The WHAPPG would like to shine a particular light on stroke and heart care because the group feel that, typically, these two conditions are associated with men, and therefore female patients may not be given the treatment they need.
The APPG Inquiry aims to gather evidence around the issue of poorer rates of diagnosis and levels of treatment for women with common conditions such as myocardial infarction (MI) and stroke, and to provide recommendations as part of a Call to Action. The WHAPPG will lobby on recommendations in this Call for Action, with the aim of improving care for women suffering with heart attack and stroke.
Oral Evidence Session
The group held an oral evidence session on Monday 16th July 2018, in Parliament where they heard from the British Heart Foundation and Stroke Assoication, as well as representatives from RCGP and RCN about treatment options, outcomes and awareness around these conditions. This session will help the WHAPPG to understand what key recommendations the group can take forwards.
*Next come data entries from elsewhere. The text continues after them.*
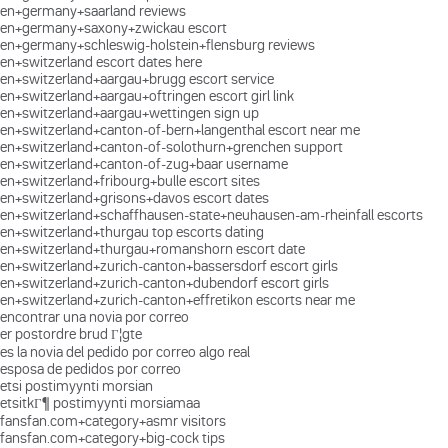
en+germany+saarland reviews
en+germany+saxony+zwickau escort
en+germany+schleswig-holstein+flensburg reviews
en+switzerland escort dates here
en+switzerland+aargau+brugg escort service
en+switzerland+aargau+oftringen escort girl link
en+switzerland+aargau+wettingen sign up
en+switzerland+canton-of-bern+langenthal escort near me
en+switzerland+canton-of-solothurn+grenchen support
en+switzerland+canton-of-zug+baar username
en+switzerland+fribourg+bulle escort sites
en+switzerland+grisons+davos escort dates
en+switzerland+schaffhausen-state+neuhausen-am-rheinfall escorts
en+switzerland+thurgau top escorts dating
en+switzerland+thurgau+romanshorn escort date
en+switzerland+zurich-canton+bassersdorf escort girls
en+switzerland+zurich-canton+dubendorf escort girls
en+switzerland+zurich-canton+effretikon escorts near me
encontrar una novia por correo
er postordre brud Г¦gte
es la novia del pedido por correo algo real
esposa de pedidos por correo
etsi postimyynti morsian
etsitkГ¶ postimyynti morsiamaa
fansfan.com+category+asmr visitors
fansfan.com+category+big-cock tips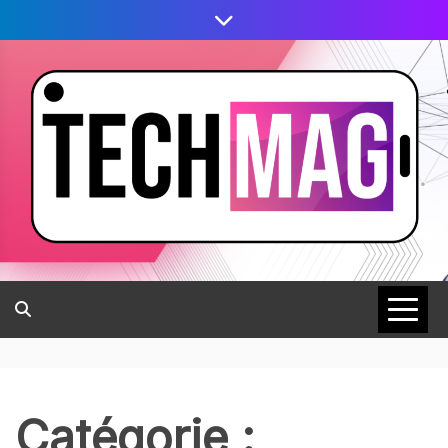
Catégorie :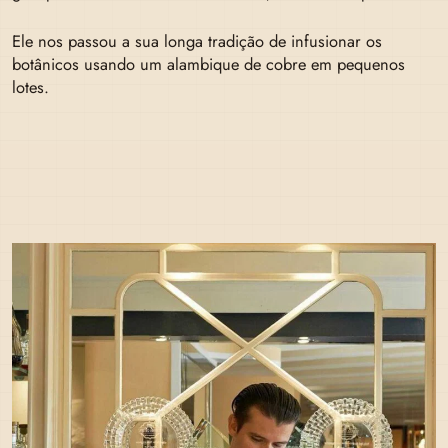
Ele nos passou a sua longa tradição de infusionar os
botânicos usando um alambique de cobre em pequenos
lotes.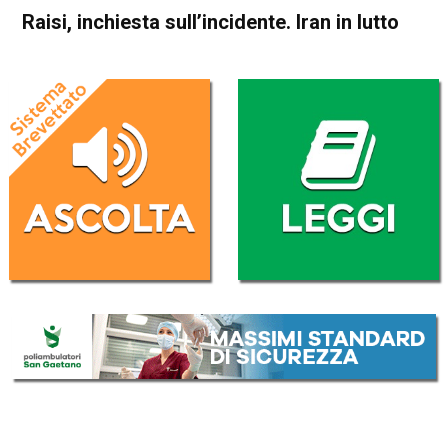
Raisi, inchiesta sull’incidente. Iran in lutto
Home
Cronaca Esteri
Cronaca Esteri
Raisi, inchiesta sull’incidente.
Iran in lutto
Da
Redazione Nazionale
21 Maggio 2024
(aggiornato il
21 Maggio 2024 11:18
)
ASCOLTA L'AUDIO
Lettore
00:00
00:00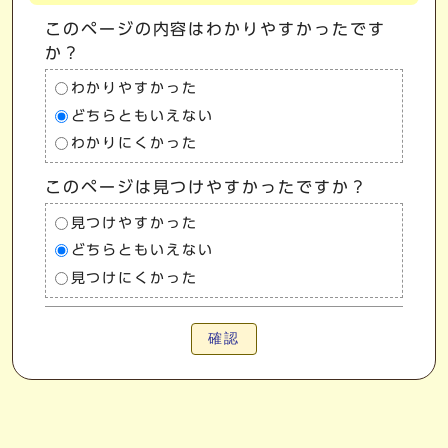
このページの内容はわかりやすかったです
か？
わかりやすかった
どちらともいえない
わかりにくかった
このページは見つけやすかったですか？
見つけやすかった
どちらともいえない
見つけにくかった
確認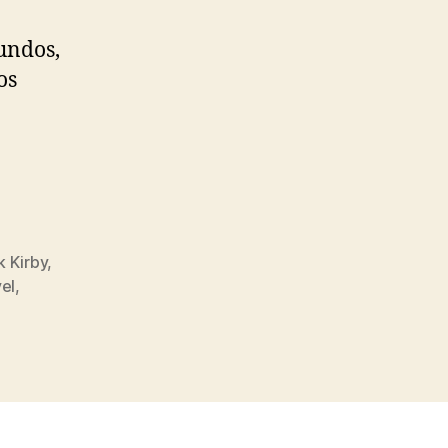
undos,
os
k Kirby
,
el
,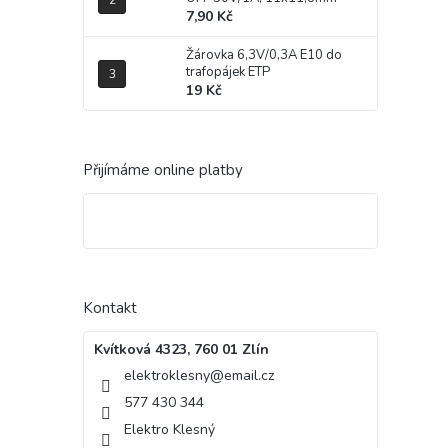
7,90 Kč
Žárovka 6,3V/0,3A E10 do
trafopájek ETP
19 Kč
Přijímáme online platby
Kontakt
Kvítková 4323, 760 01 Zlín
elektroklesny
@
email.cz
577 430 344
Elektro Klesný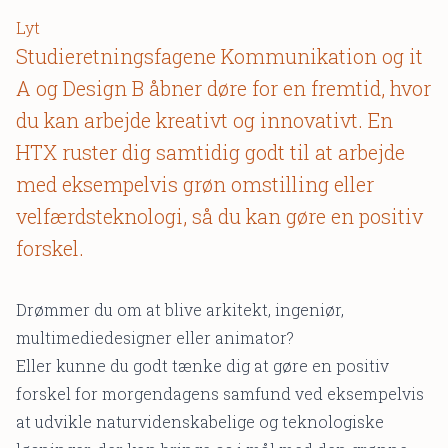
Lyt
Studieretningsfagene Kommunikation og it
A og Design B åbner døre for en fremtid, hvor
du kan arbejde kreativt og innovativt. En
HTX ruster dig samtidig godt til at arbejde
med eksempelvis grøn omstilling eller
velfærdsteknologi, så du kan gøre en positiv
forskel.
Drømmer du om at blive arkitekt, ingeniør,
multimediedesigner eller animator?
Eller kunne du godt tænke dig at gøre en positiv
forskel for morgendagens samfund ved eksempelvis
at udvikle naturvidenskabelige og teknologiske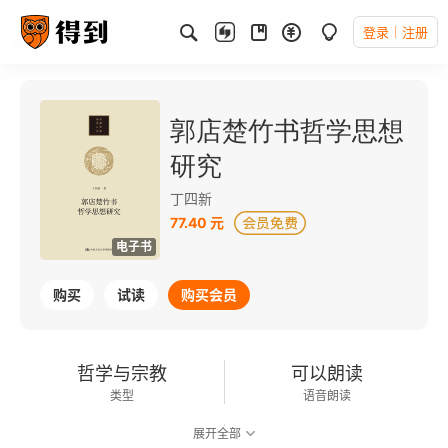
登录
注册
郭店楚竹书哲学思想
研究
丁四新
77.40 元
电子书
购买
试读
购买会员
哲学与宗教
可以朗读
类型
语音朗读
展开全部
365千字
2024-01-01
Moving forward, the group will invite submissions of written evidence on this topic and a patient survey responses. The findings will be published in Call for Action.
The group accepted Written Evidence through an inquiry survey which closed on the 10th December, 2018.
The second report from the All Party Parliamentary Group on Women’s Health (WHAPPG) was launched on Thursday, 18th July 2019 and highlights that despite being two of the most common conditions women experience, stroke and heart attack remain under researched, under diagnosed and under treated in women.
1) Awareness campaign:
General awareness campaign focusing on symptoms and information for women regarding heart symptoms and stroke
Targeting of certain communities, such as BAME, which can be more difficult to reach. We need to look at further understanding of culture and other factors to take advantage of opportunities around healthcare and education.
Public-place targeting e.g. GP surgery leaflets, hairdressers, coffee shops
Aimed at women and their symptoms, and highlighting that these conditions are not ‘men’s conditions’
Awareness around female-specific stroke risk factors needs further work.
General public – it is important to educate the general public about the atypical symptoms that women often present with when experiencing heart attack, and the need to seek early treatment for heart attack and stroke.
Clinicians – it is vital to work with clinicians and educate them around the symptoms women sometimes experience, to ensure that they do not rule out heart attack or stroke too quickly.
There is a need to start a conversation around female-specific stroke risk factors.
3) Promote effective investigation of women’s symptoms and promote diagnostic techniques that could help in this regard.
4) More data/research - only with more research can we hope to better understand how to best treat heart attacks and stroke in women. We need much better post-acute data to be able to fully investigate women’s treatment, experiences and outcomes compared to men.